= Tula (month) =

Month in the Indian lunisolar calendar

Tulā is one of the twelve months in the Indian solar calendar.

Tula corresponds to the zodiacal sign of Libra, and overlaps with about the second half of October and about the first half of November in the Gregorian calendar. In Vedic texts, the Tula month is called Issa (IAST: Issa), but in these ancient texts it has no zodiacal associations. The solar month of Tula overlaps with its lunar month Kartika, in Hindu lunisolar calendars. The Tula marks the end of monsoon harvests, a period of cooler autumn, a break before the winter crop, and many annual festivals and fairs set by the lunar cycle are observed in and about this part of the calendar across the Indian subcontinent. It is preceded by the solar month of Kanyā, and followed by the solar month of Vṛścik‌‌‌a. The sun, according to the Hindu texts, begins it southward journey and days begin to get shorter.

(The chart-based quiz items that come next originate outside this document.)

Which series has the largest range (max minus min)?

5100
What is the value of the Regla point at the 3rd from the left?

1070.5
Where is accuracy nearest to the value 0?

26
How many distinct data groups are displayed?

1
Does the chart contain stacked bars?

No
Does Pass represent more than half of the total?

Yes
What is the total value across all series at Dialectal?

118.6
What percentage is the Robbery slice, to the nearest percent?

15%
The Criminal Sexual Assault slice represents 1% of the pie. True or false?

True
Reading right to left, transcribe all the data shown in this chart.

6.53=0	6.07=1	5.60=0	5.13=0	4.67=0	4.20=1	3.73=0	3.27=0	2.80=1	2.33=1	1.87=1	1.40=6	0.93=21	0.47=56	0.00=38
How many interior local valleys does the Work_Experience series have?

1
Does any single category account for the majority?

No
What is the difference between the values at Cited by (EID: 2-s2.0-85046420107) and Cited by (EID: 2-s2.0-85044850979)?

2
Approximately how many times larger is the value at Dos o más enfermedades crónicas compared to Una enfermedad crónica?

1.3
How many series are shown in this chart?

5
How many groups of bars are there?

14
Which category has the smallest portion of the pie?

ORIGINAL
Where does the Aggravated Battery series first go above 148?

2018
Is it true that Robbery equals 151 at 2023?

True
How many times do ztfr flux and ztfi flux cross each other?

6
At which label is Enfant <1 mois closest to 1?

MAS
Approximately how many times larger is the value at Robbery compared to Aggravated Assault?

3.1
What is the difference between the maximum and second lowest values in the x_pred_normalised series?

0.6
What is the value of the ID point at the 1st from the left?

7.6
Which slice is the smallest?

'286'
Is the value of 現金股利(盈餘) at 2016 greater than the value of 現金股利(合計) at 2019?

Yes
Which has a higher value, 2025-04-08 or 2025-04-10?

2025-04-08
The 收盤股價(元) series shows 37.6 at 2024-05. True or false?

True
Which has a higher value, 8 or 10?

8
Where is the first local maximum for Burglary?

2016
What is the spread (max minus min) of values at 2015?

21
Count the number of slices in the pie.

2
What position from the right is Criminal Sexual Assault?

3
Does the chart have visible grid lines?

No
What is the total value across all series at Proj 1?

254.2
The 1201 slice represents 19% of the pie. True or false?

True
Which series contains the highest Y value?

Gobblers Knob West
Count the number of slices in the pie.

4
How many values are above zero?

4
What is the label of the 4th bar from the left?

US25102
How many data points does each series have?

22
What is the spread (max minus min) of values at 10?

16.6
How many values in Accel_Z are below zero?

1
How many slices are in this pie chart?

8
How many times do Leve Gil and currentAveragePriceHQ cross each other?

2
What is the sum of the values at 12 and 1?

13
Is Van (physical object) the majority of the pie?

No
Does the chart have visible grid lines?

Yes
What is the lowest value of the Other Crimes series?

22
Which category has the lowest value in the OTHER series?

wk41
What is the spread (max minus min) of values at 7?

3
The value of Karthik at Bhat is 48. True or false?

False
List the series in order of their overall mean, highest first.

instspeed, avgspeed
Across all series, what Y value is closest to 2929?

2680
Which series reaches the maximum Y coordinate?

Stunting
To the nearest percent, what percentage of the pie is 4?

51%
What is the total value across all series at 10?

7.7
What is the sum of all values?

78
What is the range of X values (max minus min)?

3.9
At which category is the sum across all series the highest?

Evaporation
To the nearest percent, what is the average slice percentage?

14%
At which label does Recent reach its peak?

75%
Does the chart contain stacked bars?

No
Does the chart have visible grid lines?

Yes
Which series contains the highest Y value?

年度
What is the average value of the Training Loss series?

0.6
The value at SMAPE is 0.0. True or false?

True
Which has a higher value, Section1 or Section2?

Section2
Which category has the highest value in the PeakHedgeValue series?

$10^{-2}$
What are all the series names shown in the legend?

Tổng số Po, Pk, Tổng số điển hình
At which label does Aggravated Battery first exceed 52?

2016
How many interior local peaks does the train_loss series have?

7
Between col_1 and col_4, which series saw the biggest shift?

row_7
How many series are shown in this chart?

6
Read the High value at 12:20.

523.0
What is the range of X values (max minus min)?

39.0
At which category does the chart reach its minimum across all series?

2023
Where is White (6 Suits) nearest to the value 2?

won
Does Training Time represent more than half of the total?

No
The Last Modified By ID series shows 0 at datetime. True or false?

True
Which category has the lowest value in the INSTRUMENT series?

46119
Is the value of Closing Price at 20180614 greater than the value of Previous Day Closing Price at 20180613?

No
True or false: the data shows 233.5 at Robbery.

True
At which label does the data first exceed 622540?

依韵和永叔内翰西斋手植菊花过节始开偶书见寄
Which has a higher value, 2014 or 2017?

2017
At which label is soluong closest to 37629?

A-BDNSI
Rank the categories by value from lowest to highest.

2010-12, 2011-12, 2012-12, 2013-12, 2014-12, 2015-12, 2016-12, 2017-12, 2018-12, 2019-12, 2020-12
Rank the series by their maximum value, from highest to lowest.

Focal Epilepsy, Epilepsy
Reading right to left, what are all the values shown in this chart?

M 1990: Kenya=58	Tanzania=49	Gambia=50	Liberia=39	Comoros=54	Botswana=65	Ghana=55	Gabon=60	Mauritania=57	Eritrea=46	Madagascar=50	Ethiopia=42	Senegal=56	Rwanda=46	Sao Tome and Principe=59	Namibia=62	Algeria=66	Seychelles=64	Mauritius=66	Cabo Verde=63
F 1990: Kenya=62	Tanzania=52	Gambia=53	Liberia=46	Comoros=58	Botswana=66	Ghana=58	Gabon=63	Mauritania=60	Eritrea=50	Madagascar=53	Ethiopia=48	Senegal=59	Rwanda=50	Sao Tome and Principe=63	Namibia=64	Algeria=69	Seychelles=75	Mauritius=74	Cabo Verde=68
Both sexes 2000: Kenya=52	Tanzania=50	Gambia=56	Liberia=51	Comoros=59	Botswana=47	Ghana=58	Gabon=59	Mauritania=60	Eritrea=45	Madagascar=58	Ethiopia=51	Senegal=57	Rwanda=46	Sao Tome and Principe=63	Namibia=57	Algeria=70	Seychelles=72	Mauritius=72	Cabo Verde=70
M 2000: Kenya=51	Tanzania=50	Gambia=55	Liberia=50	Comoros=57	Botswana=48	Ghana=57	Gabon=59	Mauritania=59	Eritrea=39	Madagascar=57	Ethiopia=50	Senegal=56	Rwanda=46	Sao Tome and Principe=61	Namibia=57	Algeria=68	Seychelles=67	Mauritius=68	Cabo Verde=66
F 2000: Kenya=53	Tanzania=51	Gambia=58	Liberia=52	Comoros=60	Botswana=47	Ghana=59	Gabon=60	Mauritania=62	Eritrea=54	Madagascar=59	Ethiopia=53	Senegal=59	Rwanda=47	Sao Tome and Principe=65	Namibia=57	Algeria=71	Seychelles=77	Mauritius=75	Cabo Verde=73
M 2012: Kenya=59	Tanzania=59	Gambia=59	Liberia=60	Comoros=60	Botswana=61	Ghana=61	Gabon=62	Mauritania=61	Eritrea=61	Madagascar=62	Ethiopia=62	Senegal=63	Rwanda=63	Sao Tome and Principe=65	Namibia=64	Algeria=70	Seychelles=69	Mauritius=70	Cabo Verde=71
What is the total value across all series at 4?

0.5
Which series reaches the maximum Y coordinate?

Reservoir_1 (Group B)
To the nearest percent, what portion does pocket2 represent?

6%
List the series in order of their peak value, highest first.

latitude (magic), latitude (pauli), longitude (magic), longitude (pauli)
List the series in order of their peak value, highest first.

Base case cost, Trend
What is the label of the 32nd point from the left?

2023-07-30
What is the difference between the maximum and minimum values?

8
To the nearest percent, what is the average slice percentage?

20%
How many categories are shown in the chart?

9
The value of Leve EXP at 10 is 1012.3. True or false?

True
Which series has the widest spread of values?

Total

The Tula month is called Aipassi in the Tamil Hindu calendar. The ancient and medieval era Sanskrit texts of India vary in their calculations about the duration of Tula, just like they do with other months. For example, the Surya Siddhanta, dated to c. 400 CE, calculates the duration of Tula to be 29 days, 21 hours, 26 minutes and 24 seconds. In contrast, the Arya Siddhanta calculates the duration of the Tula month to be 29 days, 21 hours, 40 minutes and 48 seconds.

The Indian solar month names are significant in epigraphical studies of South Asia. For example, Tula month, along with other solar months, are found inscribed in medieval era Hindu temples.

Tula is also an astrological sign in Indian horoscope systems, corresponding to Libra (astrology).